¿Por Qué el Pie Diabético Requiere Atención Podológica Especializada en Bogotá?
La diabetes mellitus produce cambios progresivos en la circulación sanguínea periférica y en la sensibilidad nerviosa de los pies. Este doble compromiso —vascular y neurológico— crea una situación de riesgo real: pequeñas heridas, callosidades o rozaduras que en una persona sana cicatrizarían en días, en un paciente diabético pueden evolucionar hacia úlceras profundas, infecciones óseas y, en los casos más graves, amputaciones.
En Colombia, el pie diabético es una de las principales causas de hospitalización prolongada y de amputaciones no traumáticas de miembros inferiores. La buena noticia es que entre el 80% y el 85% de estas amputaciones son prevenibles con un programa de cuidado podológico regular, adecuado y oportuno. Ese es exactamente el servicio que brindamos en Pie Pro Salud, Kennedy Central.
Señal de alerta: Si tienes diabetes y notas cualquier herida, ampolla, enrojecimiento, cambio de color o sensación diferente en tus pies —aunque no duela— consulta de inmediato. La neuropatía diabética elimina la señal de dolor, por lo que la ausencia de dolor no significa ausencia de lesión.

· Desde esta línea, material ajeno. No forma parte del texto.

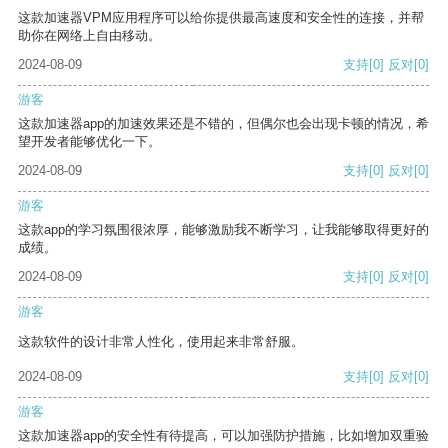
这款加速器VPM应用程序可以给你提供最高速度和安全性的连接，并帮
助你在网络上自由移动。
2024-08-09
支持
[0]
反对
[0]
游客
这款加速器app的加速效果还是不错的，但偶尔也会出现卡顿的情况，希
望开发者能够优化一下。
2024-08-09
支持
[0]
反对
[0]
游客
这款app的学习氛围很浓厚，能够激励我不断学习，让我能够取得更好的
成绩。
2024-08-09
支持
[0]
反对
[0]
游客
这款软件的设计非常人性化，使用起来非常舒服。
2024-08-09
支持
[0]
反对
[0]
游客
这款加速器app的安全性有待提高，可以加强防护措施，比如增加双重验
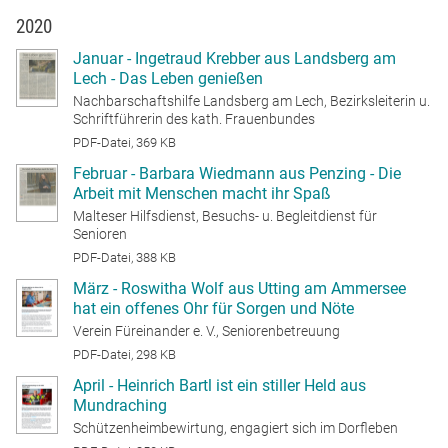
2020
Januar - Ingetraud Krebber aus Landsberg am
Lech - Das Leben genießen
Nachbarschaftshilfe Landsberg am Lech, Bezirksleiterin u.
Schriftführerin des kath. Frauenbundes
PDF-Datei, 369 KB
Februar - Barbara Wiedmann aus Penzing - Die
Arbeit mit Menschen macht ihr Spaß
Malteser Hilfsdienst, Besuchs- u. Begleitdienst für
Senioren
PDF-Datei, 388 KB
März - Roswitha Wolf aus Utting am Ammersee
hat ein offenes Ohr für Sorgen und Nöte
Verein Füreinander e. V., Seniorenbetreuung
PDF-Datei, 298 KB
April - Heinrich Bartl ist ein stiller Held aus
Mundraching
Schützenheimbewirtung, engagiert sich im Dorfleben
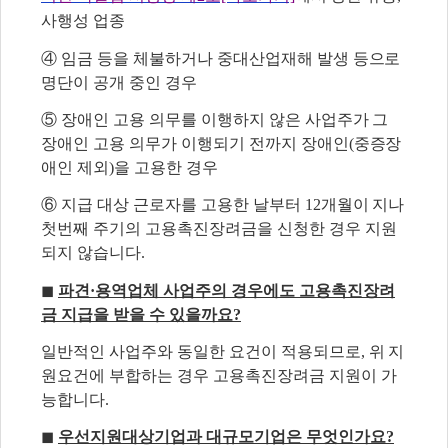
사행성 업종
④ 임금 등을 체불하거나 중대산업재해 발생 등으로
명단이 공개 중인 경우
⑤ 장애인 고용 의무를 이행하지 않은 사업주가 그
장애인 고용 의무가 이행되기 전까지 장애인(중증장
애인 제외)을 고용한 경우
⑥ 지급 대상 근로자를 고용한 날부터 12개월이 지나
첫번째 주기의 고용촉진장려금을 신청한 경우 지원
되지 않습니다.
◼
파견·용역업체 사업주의 경우에도 고용촉진장려
금 지급을 받을 수 있을까요?
일반적인 사업주와 동일한 요건이 적용되므로, 위 지
원요건에 부합하는 경우 고용촉진장려금 지원이 가
능합니다.
◼
우선지원대상기업과 대규모기업은 무엇인가요?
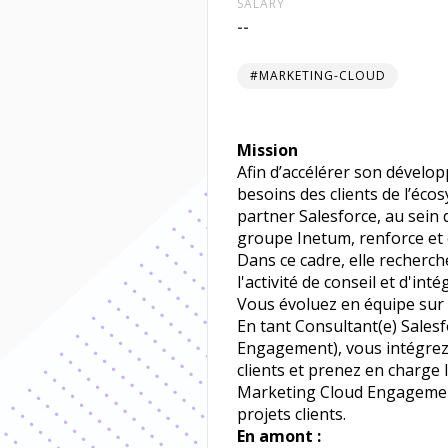
SALARY
--
#MARKETING-CLOUD
Mission
Afin d’accélérer son dévelo
besoins des clients de l’éco
partner Salesforce, au sein 
groupe Inetum, renforce et
Dans ce cadre, elle recherch
l'activité de conseil et d'int
Vous évoluez en équipe sur d
En tant Consultant(e) Sale
Engagement), vous intégrez 
clients et prenez en charge
Marketing Cloud Engagemen
projets clients.
En amont :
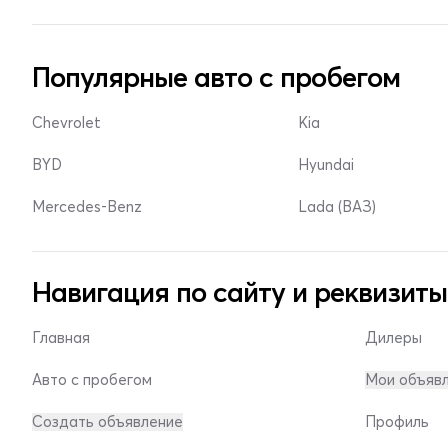
Популярные авто с пробегом
Chevrolet
Kia
BYD
Hyundai
Mercedes-Benz
Lada (ВАЗ)
Навигация по сайту и реквизиты
Главная
Дилеры
Авто с пробегом
Мои объяв
Создать объявление
Профиль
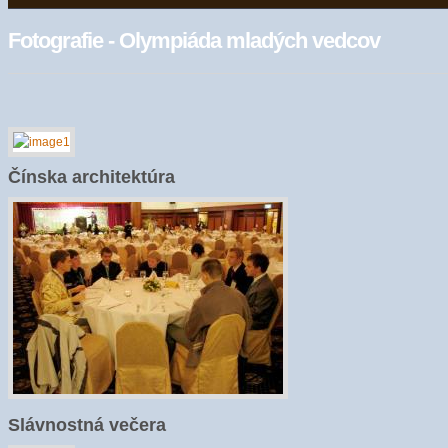
Fotografie - Olympiáda mladých vedcov
Čínska architektúra
Slávnostná večera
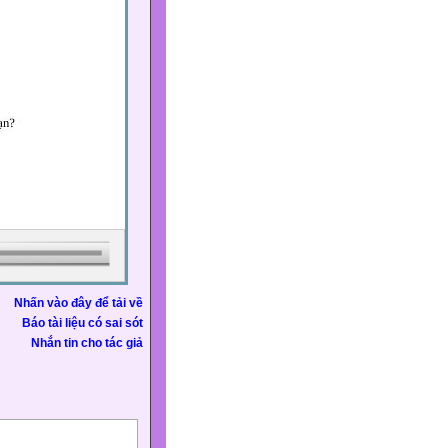
Nhấn vào đây để tải về
Báo tài liệu có sai sót
Nhắn tin cho tác giả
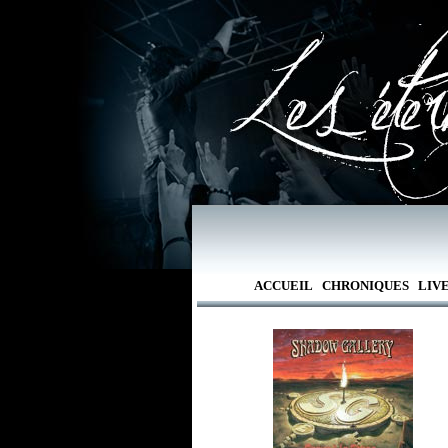
ACCUEIL
CHRONIQUES
LIV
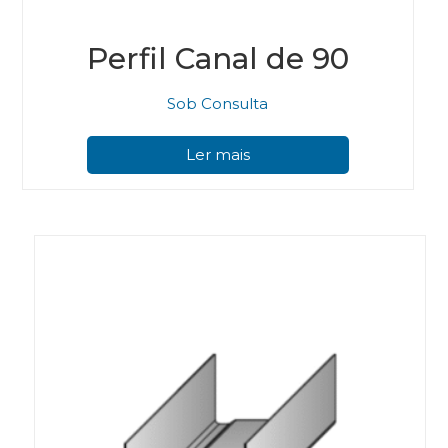
Perfil Canal de 90
Sob Consulta
Ler mais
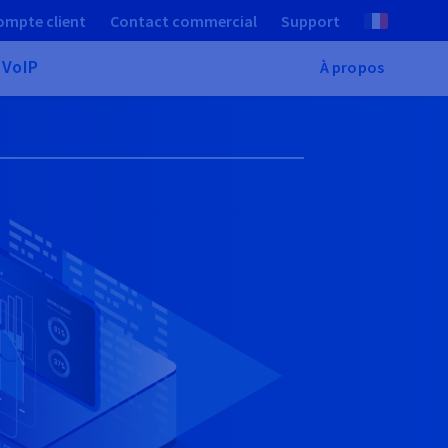
ompte client
Contact commercial
Support
 VoIP
À propos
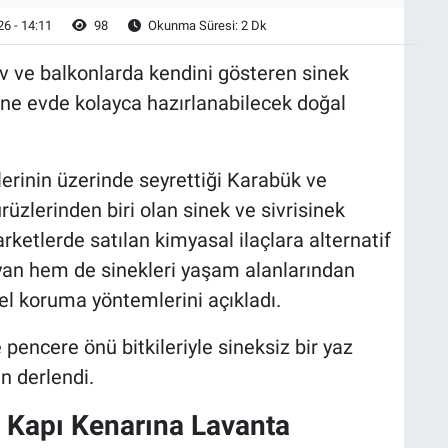
6 - 14:11
98
Okunma Süresi: 2 Dk
 ev ve balkonlarda kendini gösteren sinek
ine evde kolayca hazırlanabilecek doğal
erinin üzerinde seyrettiği Karabük ve
rüzlerinden biri olan sinek ve sivrisinek
rketlerde satılan kimyasal ilaçlara alternatif
yan hem de sinekleri yaşam alanlarından
l koruma yöntemlerini açıkladı.
encere önü bitkileriyle sineksiz bir yaz
n derlendi.
 Kapı Kenarına Lavanta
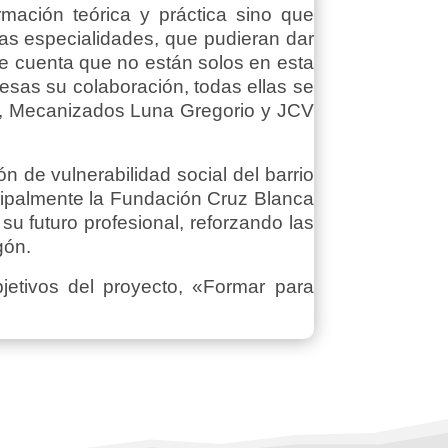
mación teórica y práctica sino que
tas especialidades, que pudieran dar
e cuenta que no están solos en esta
esas su colaboración, todas ellas se
ra, Mecanizados Luna Gregorio y JCV
 de vulnerabilidad social del barrio
cipalmente la Fundación Cruz Blanca
u futuro profesional, reforzando las
gón.
bjetivos del proyecto, «Formar para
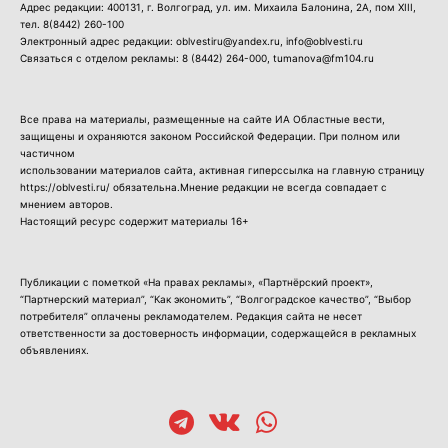
Адрес редакции: 400131, г. Волгоград, ул. им. Михаила Балонина, 2А, пом XIII,
тел.
8(8442) 260-100
Электронный адрес редакции: oblvestiru@yandex.ru, info@oblvesti.ru
Связаться с отделом рекламы:
8 (8442) 264-000
, tumanova@fm104.ru
Все права на материалы, размещенные на сайте ИА Областные вести,
защищены и охраняются законом Российской Федерации. При полном или
частичном
использовании материалов сайта, активная гиперссылка на главную страницу
https://oblvesti.ru/ обязательна.Мнение редакции не всегда совпадает с
мнением авторов.
Настоящий ресурс содержит материалы 16+
Публикации с пометкой «На правах рекламы», «Партнёрский проект»,
“Партнерский материал”, “Как экономить”, “Волгоградское качество”, “Выбор
потребителя” оплачены рекламодателем. Редакция сайта не несет
ответственности за достоверность информации, содержащейся в рекламных
объявлениях.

Valoración Podológica del Pie Diabético en Bogotá
Antes de cualquier tratamiento, realizamos una valoración completa que incluye:
- Evaluación del estado de la piel: hidratación, temperatura, color y presencia de lesiones
- Valoración vascular mediante palpación de pulsos pedios y tibiales posteriores
- Evaluación neurológica básica con monofilamento de Semmes-Weinstein para detectar pérdida de sensibilidad
- Análisis de la distribución de presiones plantares y zonas de riesgo por callosidades
- Revisión del calzado habitual para identificar factores que generen rozaduras o compresión
- Clasificación del riesgo según las categorías del Sistema Wagner o Texas para pie diabético
Tratamientos para Pie Diabético que Realizamos en Kennedy Central
Según los hallazgos de la valoración inicial, el plan de tratamiento puede incluir uno o varios de los siguientes procedimientos:
- Pedicure clínico adaptado para diabéticos: corte técnico ultra seguro de uñas con tijeras de punta roma, remoción suave de callosidades de alto riesgo y aplicación de cremas hidratantes terapéuticas sin irritantes
- Reducción de callosidades plantares de riesgo: remoción controlada de hiperqueratosis en puntos de alta presión que podrían evolucionar hacia úlceras neuropáticas
- Curación de úlceras neuropáticas e isquémicas: limpieza, desbridamiento si es necesario y aplicación de apósitos avanzados de cicatrización húmeda adaptados al grado de la lesión
- Tratamiento de onicomicosis en pie diabético: abordaje antimicótico especializado con seguimiento estrecho por el riesgo aumentado de complicaciones en este perfil de pacientes
- Educación terapéutica: enseñanza de la técnica correcta de revisión diaria del pie, higiene, hidratación y selección de calzado adecuado
Señales que Requieren Consulta Urgente en Nuestra Clínica
Si tienes diabetes y presentas alguno de estos hallazgos en tus pies, no esperes a tu próxima cita programada, consulta ese mismo día:
- Herida, corte o ampolla de cualquier tamaño que no cierra en 24 a 48 horas
- Zona enrojecida, caliente o con edema localizado aunque no duela
- Uña encarnada con cualquier signo de infección: secreción, olor o coloración oscura
- Cambio de color en uno o varios dedos: palidez extrema, cianosis o coloración oscura
- Dolor en reposo en la pierna o el pie, especialmente nocturno, que puede indicar isquemia
- Sensación de ardor, hormigueo intenso o pérdida de sensibilidad en zonas nuevas
Cuidados Diarios que Debes Hacer en Casa
El tratamiento no termina en la consulta. Los hábitos diarios son determinantes en la prevención de complicaciones del pie diabético:
- Inspeccionar los pies todos los días con buena luz, incluyendo entre los dedos y la planta
- Lavar con agua tibia —nunca caliente— y jabón neutro, secando muy bien entre los dedos
- Aplicar crema hidratante en toda la planta y el dorso, evitando el espacio entre los dedos
- No caminar descalzo nunca, ni dentro de la casa; usar siempre calzado cerrado y calcetines sin costuras
- No intentar cortar uñas ni callosidades en casa: siempre acudir al podólogo
- Revisar el interior del calzado antes de calzarlo para detectar cuerpos extraños o arrugas
Frecuencia recomendada de visita al podólogo: para pacientes con diabetes sin lesiones activas y riesgo bajo, recomendamos visita cada 2 a 3 meses. Para pacientes con neuropatía, vasculopatía o historial de úlceras, la frecuencia ideal es mensual o según indicación de la Dra. en cada caso.